I have a data frame that is 11 rows by 17604 columns. The number of rows can vary as I change my clustering.
B42D2033/26 G02B27/2214 G02F1/133753 G02F1/133707 G02F1/1341 G02F1/1339 G02F1/133371 G02B6/005 C08G73/12 G02F1/1303 ... G06F17/30035 G06F21/629 B65B3/26 E04D13/00 G06F17/30952 G07C9/00912 F02C9/28 G06F17/28 G06F17/30964 G06F21/82
Cluster
C1 0.000000 1.000000 0.000000 0.000000 0.000000 1.000000 0.000000 0.000000 0.000000 0.000000 ... 0.000000 0.000000 0.000000 0.000000 0.000000 0.000000 0.000000 0.000000 0.000000 0.000000
C10 0.000000 3.250000 0.000000 0.000000 0.000000 0.000000 0.000000 0.000000 0.000000 0.000000 ... 0.000000 0.000000 0.000000 0.000000 0.000000 0.000000 0.000000 0.000000 0.000000 0.000000
C11 0.020619 1.149485 0.262887 0.829897 0.551546 1.030928 0.082474 1.175258 0.005155 0.216495 ... 0.005155 0.010309 0.005155 0.005155 0.005155 0.005155 0.005155 0.005155 0.005155 0.005155
C2 0.000000 1.000000 0.000000 0.000000 0.000000 0.000000 0.000000 0.000000 0.000000 0.000000 ... 0.000000 0.000000 0.000000 0.000000 0.000000 0.000000 0.000000 0.000000 0.000000 0.000000
C3 0.000000 0.000000 0.000000 0.000000 0.000000 0.000000 0.000000 0.000000 0.000000 0.000000 ... 0.000000 0.000000 0.000000 0.000000 0.000000 0.000000 0.000000 0.000000 0.000000 0.000000
C4 0.055556 13.500000 8.333333 24.555556 13.166667 26.666667 3.277778 4.222222 0.000000 2.388889 ... 0.000000 0.000000 0.000000 0.000000 0.000000 0.000000 0.000000 0.000000 0.000000 0.000000
C5 0.000000 0.750000 0.000000 0.000000 0.000000 0.500000 0.000000 0.250000 0.000000 0.000000 ... 0.000000 0.000000 0.000000 0.000000 0.000000 0.000000 0.000000 0.000000 0.000000 0.000000
C6 0.032258 3.451613 0.000000 0.000000 0.000000 0.387097 0.000000 0.064516 0.000000 0.000000 ... 0.000000 0.000000 0.000000 0.000000 0.000000 0.000000 0.000000 0.000000 0.000000 0.000000
C7 0.000000 0.000000 0.250000 0.000000 0.000000 0.250000 0.000000 0.000000 0.000000 1.500000 ... 0.000000 0.000000 0.000000 0.000000 0.000000 0.000000 0.000000 0.000000 0.000000 0.000000
C8 0.000000 0.076923 0.153846 0.346154 0.000000 0.884615 0.461538 0.192308 0.038462 0.076923 ... 0.000000 0.000000 0.000000 0.000000 0.000000 0.000000 0.000000 0.000000 0.000000 0.000000
C9 0.000000 0.000000 0.000000 0.000000 0.000000 0.000000 0.000000 0.000000 0.000000 0.000000 ... 0.000000 0.000000 0.000000 0.000000 0.000000 0.000000 0.000000 0.000000 0.000000 0.000000
I would like to produce a dictionary or Series for each cluster based on the value in the column. For example, all column where the value !=0
might look, in dictionary form like:
{'C1', ['G02B27/2214', 'G02F1/1339']}
How can I produce a series for each cluster row where the value is equal to 'some value' or a range of values?

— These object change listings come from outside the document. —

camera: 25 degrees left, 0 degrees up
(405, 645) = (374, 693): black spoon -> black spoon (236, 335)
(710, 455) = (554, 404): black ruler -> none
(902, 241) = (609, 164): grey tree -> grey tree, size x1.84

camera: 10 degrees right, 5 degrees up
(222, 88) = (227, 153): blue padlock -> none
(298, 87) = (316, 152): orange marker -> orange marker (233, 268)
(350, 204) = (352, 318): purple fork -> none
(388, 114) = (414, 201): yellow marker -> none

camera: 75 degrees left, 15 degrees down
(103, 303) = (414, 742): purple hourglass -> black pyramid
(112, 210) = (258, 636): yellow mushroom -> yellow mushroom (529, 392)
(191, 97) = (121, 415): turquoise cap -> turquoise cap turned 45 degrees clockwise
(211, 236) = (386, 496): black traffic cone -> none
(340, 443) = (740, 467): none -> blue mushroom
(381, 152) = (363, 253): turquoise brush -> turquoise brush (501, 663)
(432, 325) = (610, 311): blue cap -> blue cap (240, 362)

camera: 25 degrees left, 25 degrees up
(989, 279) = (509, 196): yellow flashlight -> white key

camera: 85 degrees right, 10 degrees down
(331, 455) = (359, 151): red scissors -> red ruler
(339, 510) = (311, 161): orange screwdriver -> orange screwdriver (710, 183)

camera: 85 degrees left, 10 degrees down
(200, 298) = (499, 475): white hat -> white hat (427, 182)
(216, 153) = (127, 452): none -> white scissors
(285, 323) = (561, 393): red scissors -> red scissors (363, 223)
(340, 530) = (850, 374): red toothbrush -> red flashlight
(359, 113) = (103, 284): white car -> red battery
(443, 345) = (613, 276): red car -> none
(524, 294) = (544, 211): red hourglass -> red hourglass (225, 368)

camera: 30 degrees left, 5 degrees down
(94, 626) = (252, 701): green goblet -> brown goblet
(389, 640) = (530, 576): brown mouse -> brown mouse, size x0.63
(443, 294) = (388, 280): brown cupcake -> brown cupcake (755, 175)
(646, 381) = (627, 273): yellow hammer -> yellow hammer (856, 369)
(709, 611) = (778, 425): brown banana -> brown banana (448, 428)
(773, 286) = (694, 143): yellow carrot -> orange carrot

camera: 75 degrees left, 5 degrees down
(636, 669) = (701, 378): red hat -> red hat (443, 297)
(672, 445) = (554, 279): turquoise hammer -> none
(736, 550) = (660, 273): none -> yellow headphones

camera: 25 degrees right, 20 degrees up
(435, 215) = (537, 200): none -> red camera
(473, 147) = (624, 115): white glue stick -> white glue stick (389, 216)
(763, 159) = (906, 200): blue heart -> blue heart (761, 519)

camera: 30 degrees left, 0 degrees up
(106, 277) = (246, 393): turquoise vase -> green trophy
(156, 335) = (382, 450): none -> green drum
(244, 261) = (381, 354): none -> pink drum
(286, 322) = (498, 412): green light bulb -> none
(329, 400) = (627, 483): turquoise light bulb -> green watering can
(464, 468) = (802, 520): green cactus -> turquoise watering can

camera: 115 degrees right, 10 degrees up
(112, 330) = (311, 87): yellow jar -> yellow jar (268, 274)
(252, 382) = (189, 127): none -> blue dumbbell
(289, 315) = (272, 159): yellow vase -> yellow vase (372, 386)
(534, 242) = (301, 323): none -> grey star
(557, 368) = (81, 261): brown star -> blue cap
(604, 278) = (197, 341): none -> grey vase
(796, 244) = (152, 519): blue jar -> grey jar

I did look at Select rows from a DataFrame based on values in a column in pandas, but that solution isn't for all columns in a row.
EDIT:
I realized that I can transpose the df
and do something like:
df_clusters.T[df_clusters.T['C1']>0]
Which returns a df
with every row where 'C1' is greater than 0. I suppose I could drop the other cluster columns, but I don't think this is the best solution.